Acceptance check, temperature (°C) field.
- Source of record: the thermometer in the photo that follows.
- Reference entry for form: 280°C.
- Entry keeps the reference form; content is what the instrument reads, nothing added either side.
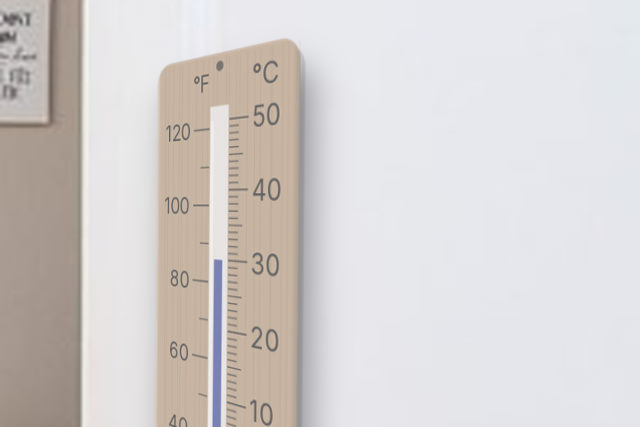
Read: 30°C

■ Instruction
Render all of the material above as a two-column CSV with the columns input and output. Give one row per answer, with the text leading to it under input and the answer under output, each in a single quoted field with line breaks turned into spaces and the pictures left out.

■ Task result
input,output
"Acceptance check, temperature (°C) field. - Source of record: the thermometer in the photo that follows. - Reference entry for form: 280°C. - Entry keeps the reference form; content is what the instrument reads, nothing added either side. Read:","30°C"